MADISON, Wis. (AP) — The Wisconsin Senate plans to take up a bill next week that would change election law after a judge ordered Gov. Scott Walker to hold special elections to fill two vacant legislative seats.
Under the proposal, the governor would no longer be required to call special elections for vacant legislative seats “as promptly as possible.”
Senate Majority Leader Scott Fitzgerald criticized the judge’s ruling last week for not taking into account the practical effects of forcing a special election in June when the Legislature has already adjourned for the year.
On Monday, the Senate Organizational Committee voted 3-2 along party lines to reconvene on April 4 to take up the bill, the Wisconsin State Journal reported. The Senate met for its last scheduled regular session last week.

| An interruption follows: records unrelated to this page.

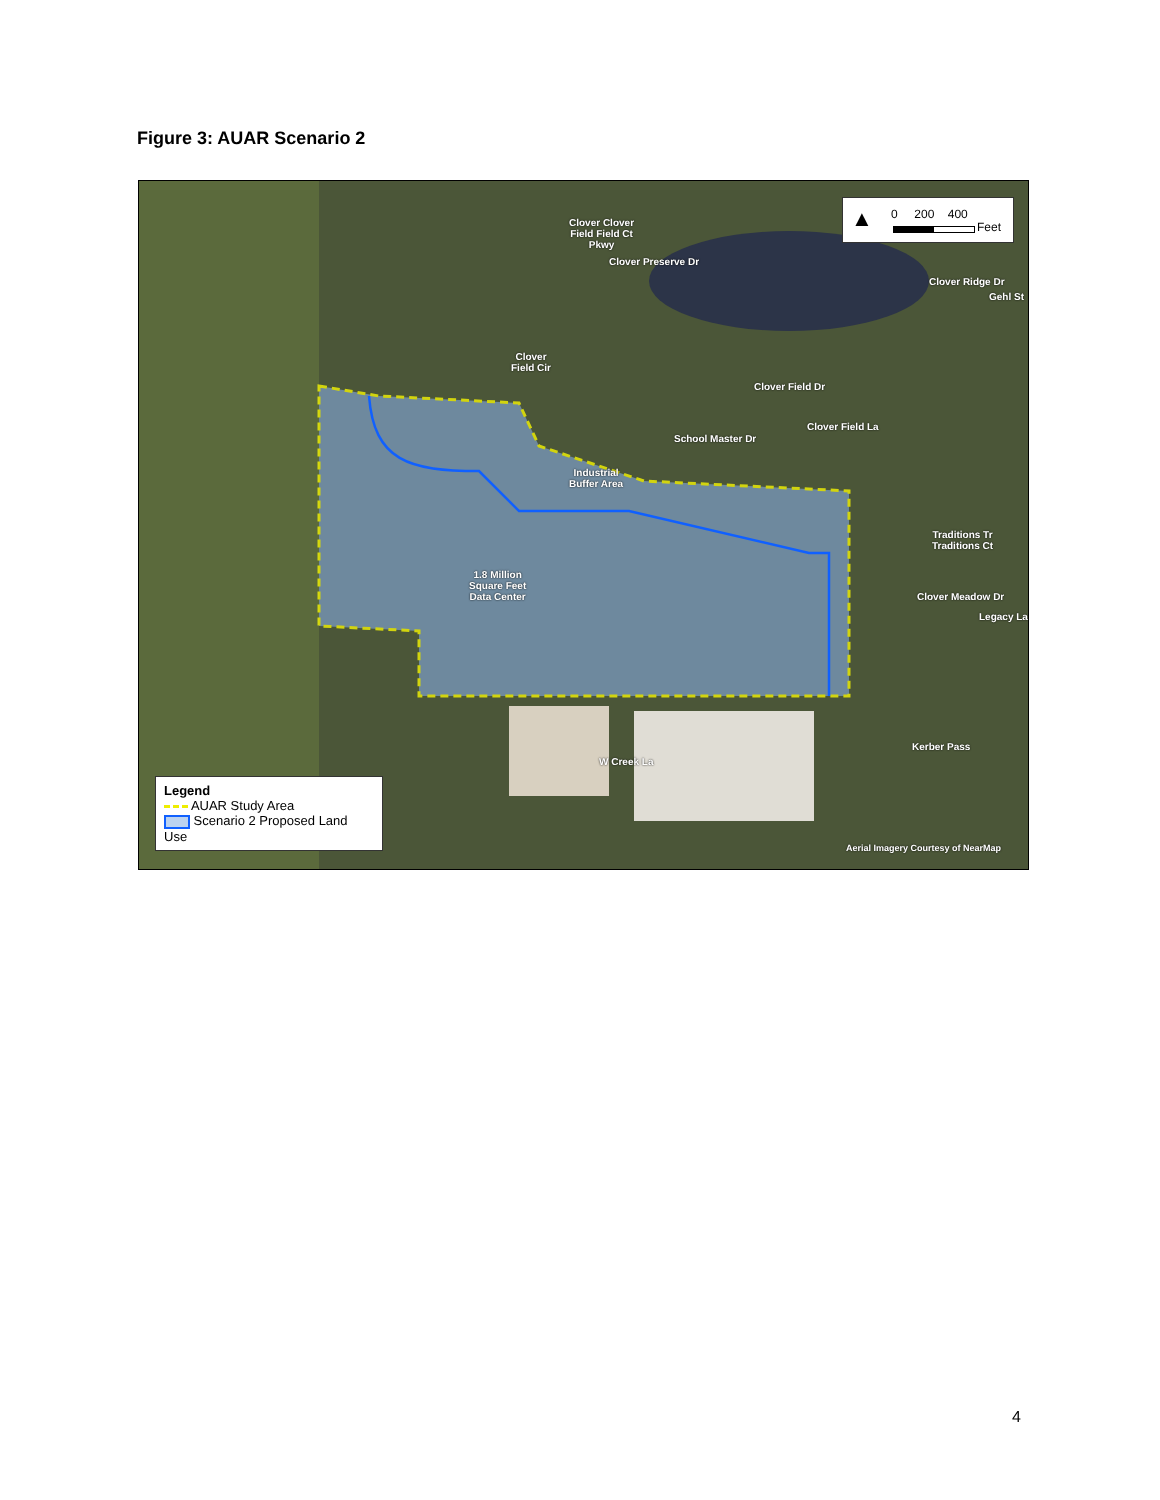Figure 3: AUAR Scenario 2
Industrial
Buffer Area
1.8 Million
Square Feet
Data Center
Clover Clover
Field Field Ct
Pkwy
Clover
Field Cir
Clover Field Dr
School Master Dr
Clover Preserve Dr
Clover Field La
Clover Ridge Dr
Gehl St
Traditions Tr
Traditions Ct
Clover Meadow Dr
Legacy La
Kerber Pass
W Creek La
Aerial Imagery Courtesy of NearMap
▲ 0 200 400
Feet
Legend
AUAR Study Area
Scenario 2 Proposed Land Use
4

Special legislative elections could not be held after spring elections in even-numbered years under the proposed bill. If those elections were to occur, they would have to be called by early December in odd-numbered years. But the governor would no longer be under a specific timeline to call a special election.

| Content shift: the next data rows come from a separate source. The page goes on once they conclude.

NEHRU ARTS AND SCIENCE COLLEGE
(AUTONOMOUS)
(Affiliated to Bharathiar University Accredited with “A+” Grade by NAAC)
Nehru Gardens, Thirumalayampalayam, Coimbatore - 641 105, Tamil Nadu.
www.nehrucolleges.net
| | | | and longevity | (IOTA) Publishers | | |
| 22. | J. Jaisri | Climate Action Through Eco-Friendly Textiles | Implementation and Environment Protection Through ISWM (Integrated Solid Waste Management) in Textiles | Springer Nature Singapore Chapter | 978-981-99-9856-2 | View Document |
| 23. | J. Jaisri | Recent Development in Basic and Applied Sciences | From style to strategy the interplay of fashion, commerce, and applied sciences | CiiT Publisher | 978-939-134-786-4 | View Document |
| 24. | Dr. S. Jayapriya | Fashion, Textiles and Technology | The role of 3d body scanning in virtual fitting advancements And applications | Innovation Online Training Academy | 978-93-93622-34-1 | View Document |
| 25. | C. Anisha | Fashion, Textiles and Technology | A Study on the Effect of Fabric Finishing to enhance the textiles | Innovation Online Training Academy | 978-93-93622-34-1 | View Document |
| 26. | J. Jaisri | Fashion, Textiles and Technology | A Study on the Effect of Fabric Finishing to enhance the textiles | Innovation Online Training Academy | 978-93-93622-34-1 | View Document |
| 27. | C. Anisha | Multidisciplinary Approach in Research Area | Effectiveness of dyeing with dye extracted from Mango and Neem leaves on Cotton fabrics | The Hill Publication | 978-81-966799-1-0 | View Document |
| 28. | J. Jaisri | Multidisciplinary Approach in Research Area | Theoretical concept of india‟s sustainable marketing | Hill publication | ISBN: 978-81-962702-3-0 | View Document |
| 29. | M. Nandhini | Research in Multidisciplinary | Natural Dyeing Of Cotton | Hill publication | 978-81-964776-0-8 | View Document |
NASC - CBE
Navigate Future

The Republican-controlled Senate plans to add the new proposal as an amendment to an election-related bill that has already received a public hearing and committee vote but didn’t pass the Senate. That means the new change in election law won’t have a public hearing or committee vote.
Sen. Frank Lasee and Rep. Keith Ripp, both Republicans, left the Legislature in December to join Walker’s administration. Last week, Dane County Judge Josann Reynolds ordered Walker to call a special election by Friday, which means it would take place in late May or early June. The Wisconsin Department of Justice, which is representing Walker, has not commented on whether it plans to appeal the ruling.

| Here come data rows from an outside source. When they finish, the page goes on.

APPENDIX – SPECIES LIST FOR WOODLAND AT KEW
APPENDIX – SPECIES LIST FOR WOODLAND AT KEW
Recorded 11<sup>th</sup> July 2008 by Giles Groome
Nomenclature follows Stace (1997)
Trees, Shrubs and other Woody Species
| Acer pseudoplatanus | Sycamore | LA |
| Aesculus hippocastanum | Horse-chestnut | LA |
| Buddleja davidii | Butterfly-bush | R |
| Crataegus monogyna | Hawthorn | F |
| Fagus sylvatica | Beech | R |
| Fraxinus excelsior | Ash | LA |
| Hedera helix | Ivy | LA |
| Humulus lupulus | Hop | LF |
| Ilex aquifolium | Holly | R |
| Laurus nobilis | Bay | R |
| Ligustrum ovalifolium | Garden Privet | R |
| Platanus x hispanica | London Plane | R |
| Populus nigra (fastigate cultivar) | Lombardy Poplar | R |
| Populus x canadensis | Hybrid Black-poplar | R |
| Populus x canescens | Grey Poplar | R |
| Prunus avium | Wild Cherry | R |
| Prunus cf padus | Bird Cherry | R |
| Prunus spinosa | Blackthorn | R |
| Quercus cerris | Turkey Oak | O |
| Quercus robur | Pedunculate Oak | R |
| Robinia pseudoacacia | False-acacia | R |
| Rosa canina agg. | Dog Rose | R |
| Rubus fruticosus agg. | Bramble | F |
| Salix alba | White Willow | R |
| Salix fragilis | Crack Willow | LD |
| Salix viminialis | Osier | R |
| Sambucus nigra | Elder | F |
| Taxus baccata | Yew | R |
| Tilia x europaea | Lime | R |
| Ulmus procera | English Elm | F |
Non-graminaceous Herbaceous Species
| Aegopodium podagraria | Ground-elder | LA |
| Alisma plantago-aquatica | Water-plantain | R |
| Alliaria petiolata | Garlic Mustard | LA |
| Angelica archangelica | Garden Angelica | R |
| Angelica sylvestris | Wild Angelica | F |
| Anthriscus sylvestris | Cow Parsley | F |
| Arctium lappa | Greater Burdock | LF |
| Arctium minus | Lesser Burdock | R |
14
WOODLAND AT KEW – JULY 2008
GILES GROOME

Walker and Fitzgerald argued the special election would be a waste of taxpayer money because it would occur in between the spring and fall elections. Democrats contend Walker wants to delay the elections because the GOP could lose the seats.
“Gov. Walker and legislative Republicans are so desperate to maintain their grip on power that they are changing laws to silence voters,” Senate Minority Leader Jennifer Shilling, a Democrat from La Crosse, said in a statement.